[Start Text provided]

City of Beaumont v. Moore

Decision Date30 April 1947
Docket NumberNo. A-1051.,A-1051.
Citation202 S.W.2d 448
PartiesCITY OF BEAUMONT v. MOORE.
CourtTexas Supreme Court

Action by R. A. Moore against the City of Beaumont to recover money paid by plaintiff to defendant for conveyance to plaintiff of a 1/16 royalty interest in land owned and used by defendant as an airport, and for cancellation of various instruments of conveyance. From a judgment of dismissal, the plaintiff appeals to the Court of Civil Appeals. To review a judgment of the Court of Civil Appeals, 195 S.W.2d 968, reversing the trial court's judgment and remanding the cause to the trial court, the defendant brings error.

Judgment of the Court of Civil Appeals affirmed.

George E. Murphy, Harriett A. Rasor, L. T. DeForest, and John L. Bell, all of Beaumont, for petitioner.

George Sonfield and J. B. Morris, both of Beaumont, and K. W. Stephenson, of Orange, for respondent.

FOLLEY, Justice.

The respondent, R. A. Moore, sued the petitioner, the City of Beaumont, to recover $13,772 which he had paid the city for a 1/16 royalty interest in 275.44 acres of land owned and used by the city as an airport. He also sought cancellation of various instruments of conveyance. The trial court sustained certain exceptions to his petition, and, upon his refusal to amend, dismissed the suit. The court of civil appeals reversed the judgment and remanded the cause to the trial court. 195 S.W.2d 968.

It therefore becomes necessary to review the pleadings of the respondent.

It appears from Moore's allegations that the City of Beaumont is a municipal corporation operating under the Home Rule Amendment. Vernon's Ann.St.Const. art. 11, § 5. The city purchased the fee simple title to the land in 1929. It was paid for from the proceeds of bonds voted and issued by the city for the purpose of acquiring an airport; and at all times material to this controversy the land in its entirety was incumbered and impressed with a public servitude for use of the surface as an airport.

Nevertheless, when in 1935 the land became valuable because of oil production and drilling activities upon adjacent lands, the city began negotiations with Moore for the sale to him of the 1/16 mineral royalty for the sum of $13,772, which Moore agreed to purchase at that price. The city had theretofore executed an oil and gas lease of the land to Joseph P. Landry, and the negotiations between Moore and the city were conducted and the agreements entered into under the mutual belief that the land involved was subject to the existing oil and gas lease. On October 17, 1935, the city tendered Moore a deed conveying him the royalty interest mentioned, which he refused to accept because the city had not properly authorized the sale. On November 12, 1935, the city council passed a resolution formerly authorizing the conveyance. On the following day, November 13, 1935, Moore paid the city the agreed consideration of $13,772, and the city delivered him the deed. The city appropriated the money for municipal purposes.

[End Text provided]
[Start Information provided]

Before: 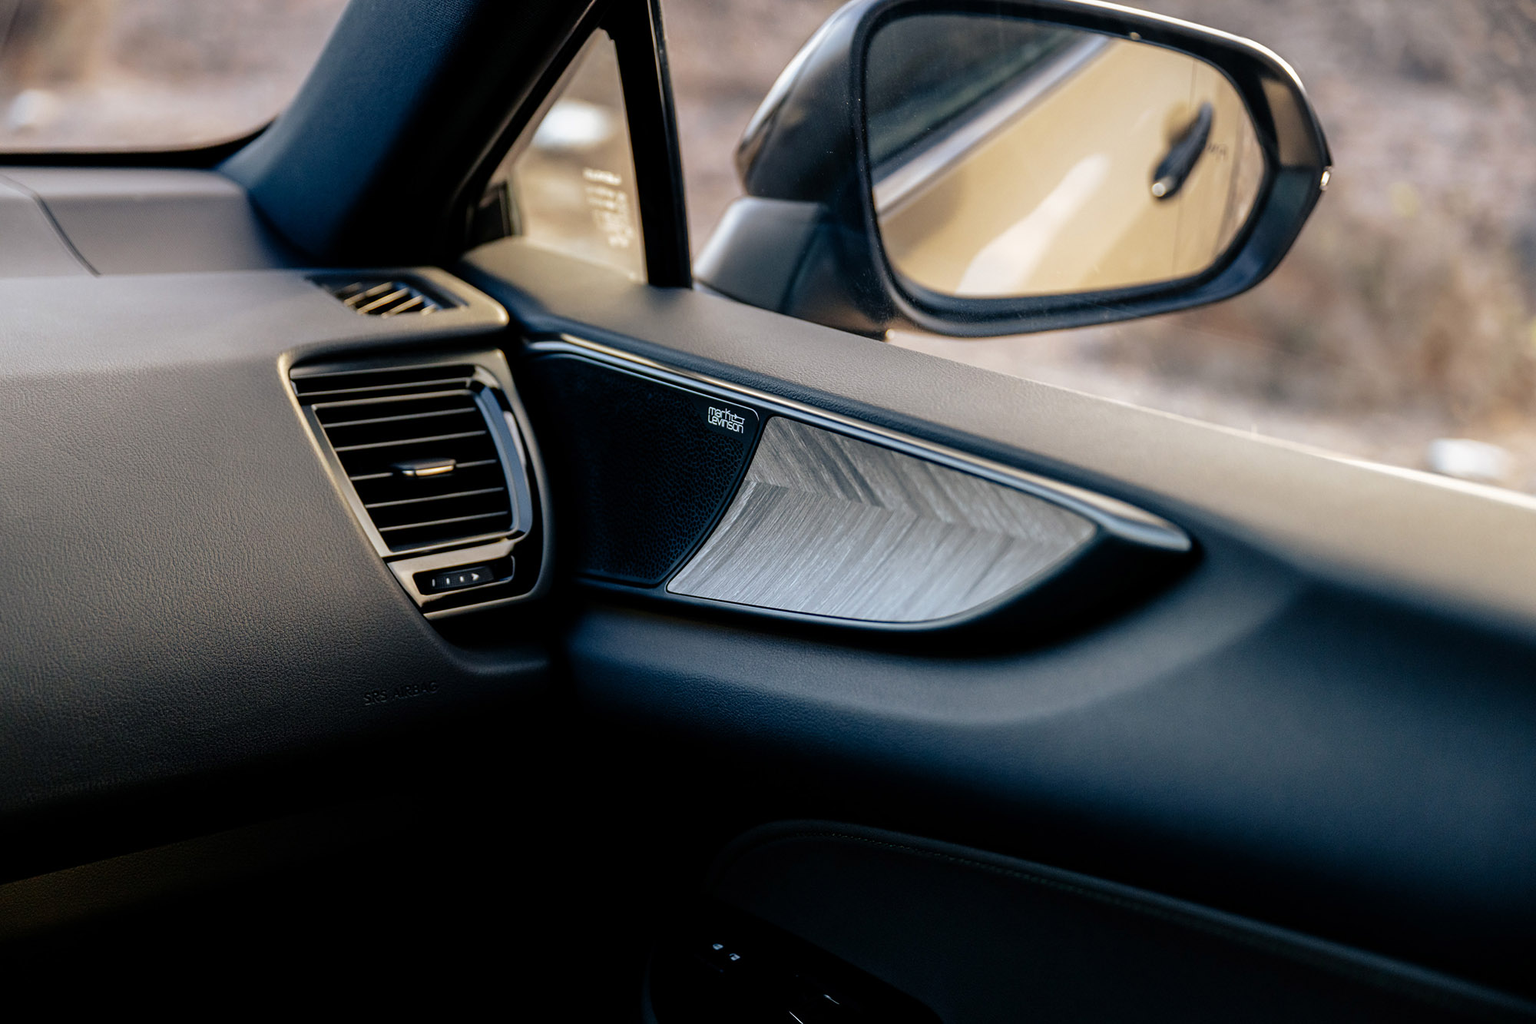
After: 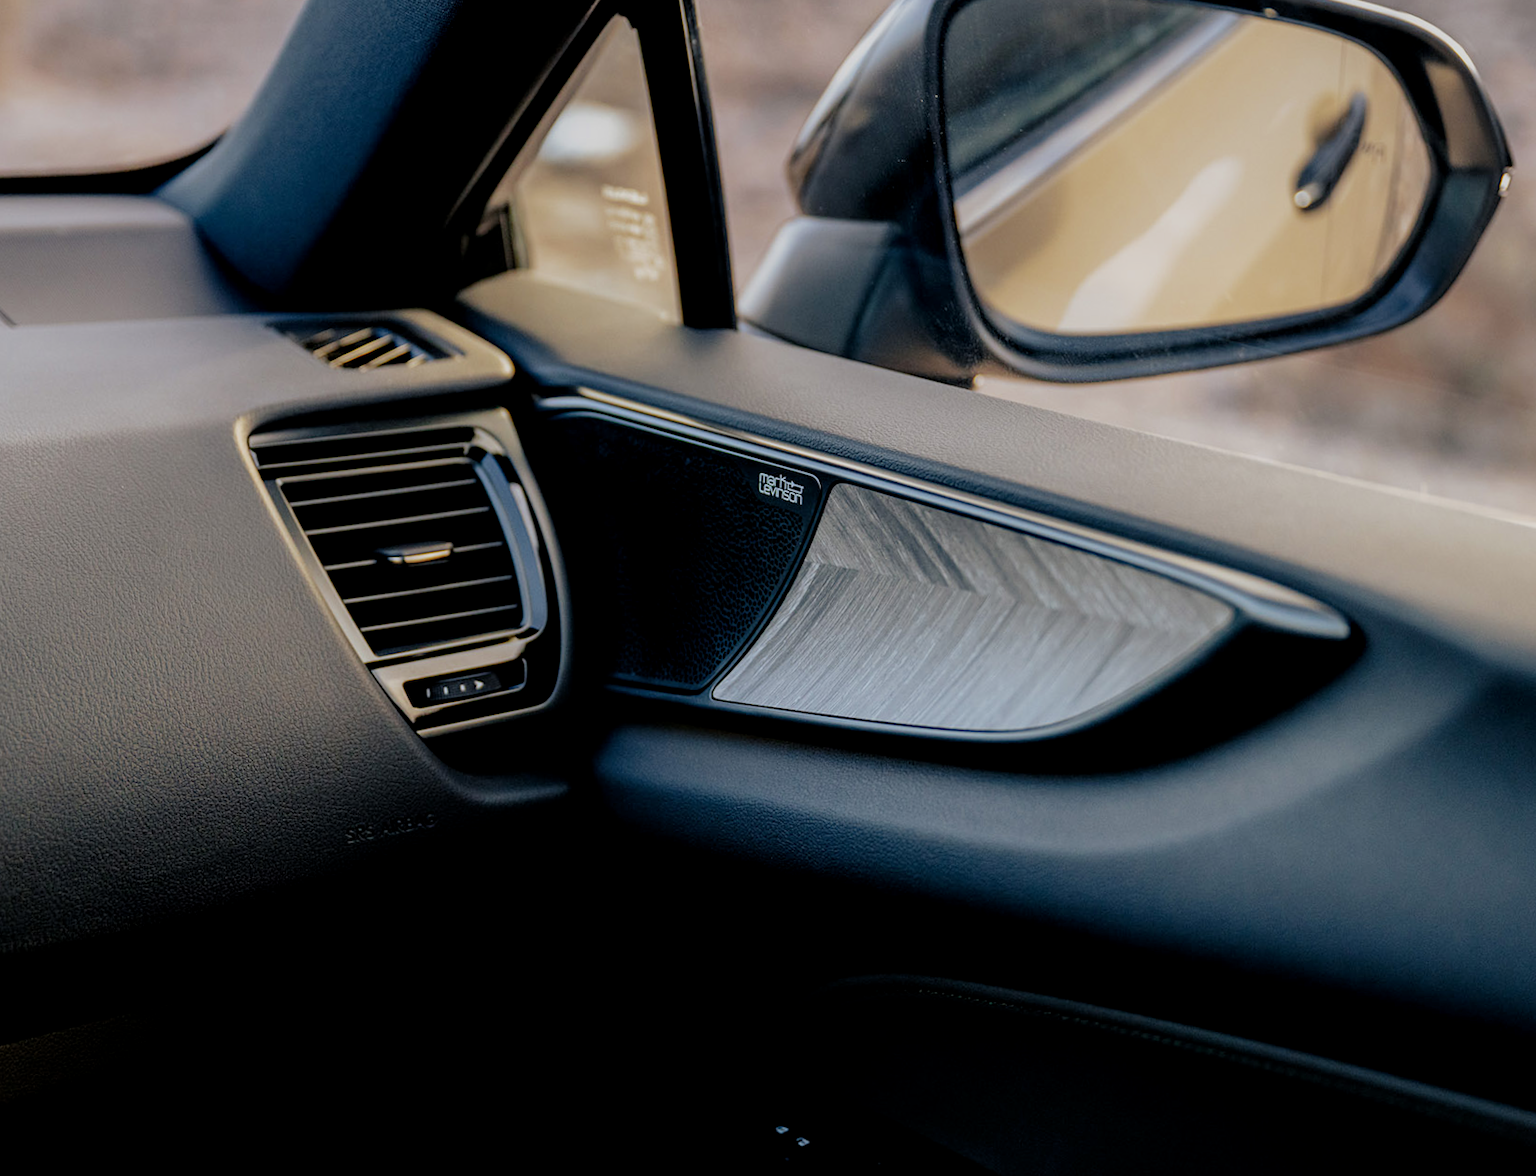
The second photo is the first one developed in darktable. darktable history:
local contrast: highlights 100%, shadows 100%, detail 120%, midtone range 0.2
crop and rotate: angle 1°, left 4.281%, top 0.642%, right 11.383%, bottom 2.486%
filmic rgb: middle gray luminance 18.42%, black relative exposure -10.5 EV, white relative exposure 3.4 EV, threshold 6 EV, target black luminance 0%, hardness 6.03, latitude 99%, contrast 0.847, shadows ↔ highlights balance 0.505%, add noise in highlights 0, preserve chrominance max RGB, color science v3 (2019), use custom middle-gray values true, iterations of high-quality reconstruction 0, contrast in highlights soft, enable highlight reconstruction true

[End Information provided]

Instruction 1:
Answer these from the Beaumont v. Moore opinion:
(a) What sum did Moore pay the city for the royalty interest?
(b) In what year did the city purchase the fee simple title to the land?
(c) To whom had the city executed an oil and gas lease of the land?
Instruction 2:
List every complete date (month, day, and year) that appears in the Beaumont v. Moore opinion.
Instruction 3:
Pick up the Beaumont v. Moore opinion after its final sentence and write what comes next.

Reply 1:
(a) $13,772
(b) 1929
(c) Joseph P. Landry

Reply 2:
30 April 1947
October 17, 1935
November 12, 1935
November 13, 1935

Reply 3:
Thereupon Moore entered into negotiations with Julius M. Gordon to sell him a portion of the mineral estate he had acquired from the city. Gordon raised a question as to the necessity of an ordinance rather than a resolution authorizing the conveyance to Moore. The city agreed to obviate that objection, and on January 7, 1936, an ordinance was duly enacted by the city authorizing the sale. Pursuant thereto another general warranty deed dated January 14, 1936, was duly executed by the city and delivered to Moore which was substantially in the same language as the former deed. It purports to convey a 1/16 perpetual royalty in the minerals in the 275.44 acres of land out of the Ashel Savery League in Jefferson County, Texas, known as "the City of Beaumont Airport Tract," and stipulated that the provision for delivering payment of such royalty should constitute a covenant running with the land but that it should not be construed as obligating the grantor to drill or otherwise operate for oil, gas or other minerals against its will. It contained a general warranty clause in the usual terms. It further stipulated that the land was under an oil and gas lease originally executed in favor of Joseph P. Landry, and then held by the Humble Oil & Refining Company, and that the sale was subject to said lease but included one-half of all the oil royalty or other minerals due to be paid under the terms of the lease.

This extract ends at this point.